(DATA)
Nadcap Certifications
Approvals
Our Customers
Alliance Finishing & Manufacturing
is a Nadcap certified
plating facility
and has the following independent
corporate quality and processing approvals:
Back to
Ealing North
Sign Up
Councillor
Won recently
(End DATA)
(DATA)
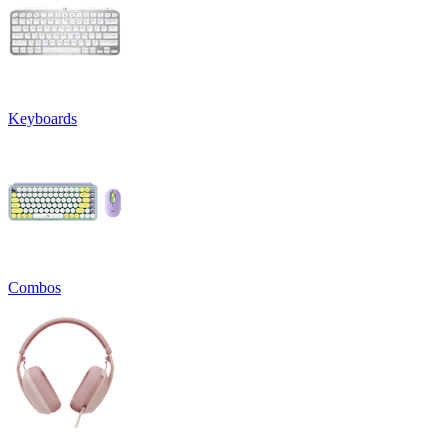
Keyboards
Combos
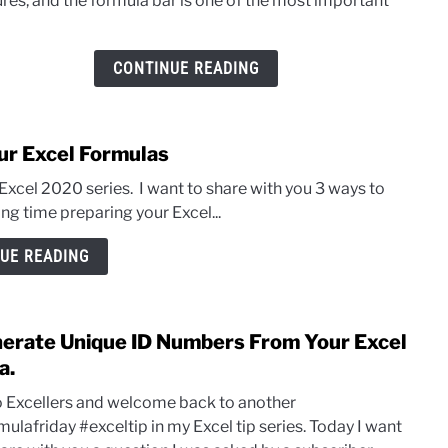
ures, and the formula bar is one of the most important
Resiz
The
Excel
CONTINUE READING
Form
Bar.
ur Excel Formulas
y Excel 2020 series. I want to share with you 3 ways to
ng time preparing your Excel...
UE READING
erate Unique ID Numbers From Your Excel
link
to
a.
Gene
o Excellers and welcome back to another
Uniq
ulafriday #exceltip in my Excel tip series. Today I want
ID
(End DATA)
(DATA)
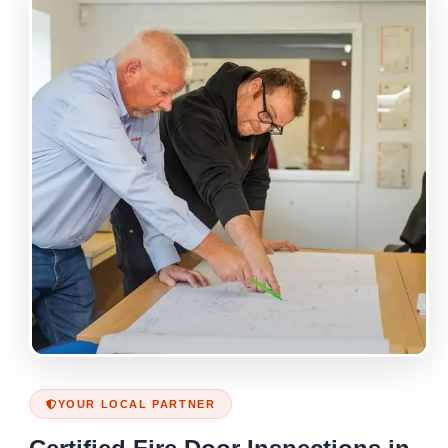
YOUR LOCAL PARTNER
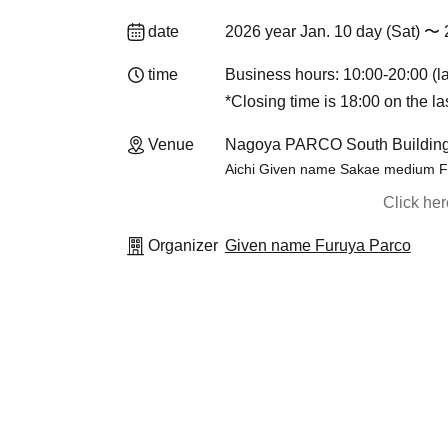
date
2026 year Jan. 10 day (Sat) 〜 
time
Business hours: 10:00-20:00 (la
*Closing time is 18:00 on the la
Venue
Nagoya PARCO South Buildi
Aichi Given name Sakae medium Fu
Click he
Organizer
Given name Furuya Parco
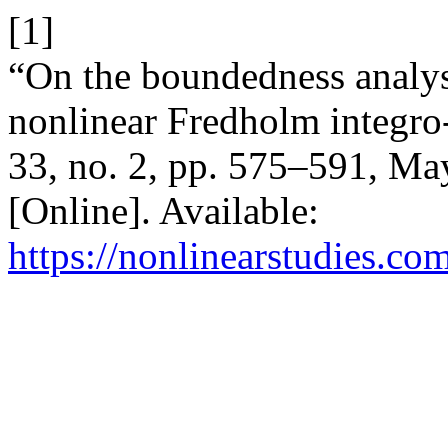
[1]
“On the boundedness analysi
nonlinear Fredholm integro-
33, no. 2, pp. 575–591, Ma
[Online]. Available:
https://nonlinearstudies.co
(End DATA)
> [JOB]: In the data above, take the line with "2026 year Jan. 10 day (Sat) 〜", the line with "https://nonlinearstudies.co", and every line between, and set them down exactly without pictures.

> [WRITTEN SOLUTION]:
2026 year Jan. 10 day (Sat) 〜 
time
Business hours: 10:00-20:00 (la
*Closing time is 18:00 on the la
Venue
Nagoya PARCO South Buildi
Aichi Given name Sakae medium Fu
Click he
Organizer
Given name Furuya Parco
[1]
“On the boundedness analysi
nonlinear Fredholm integro-
33, no. 2, pp. 575–591, Ma
[Online]. Available:
https://nonlinearstudies.co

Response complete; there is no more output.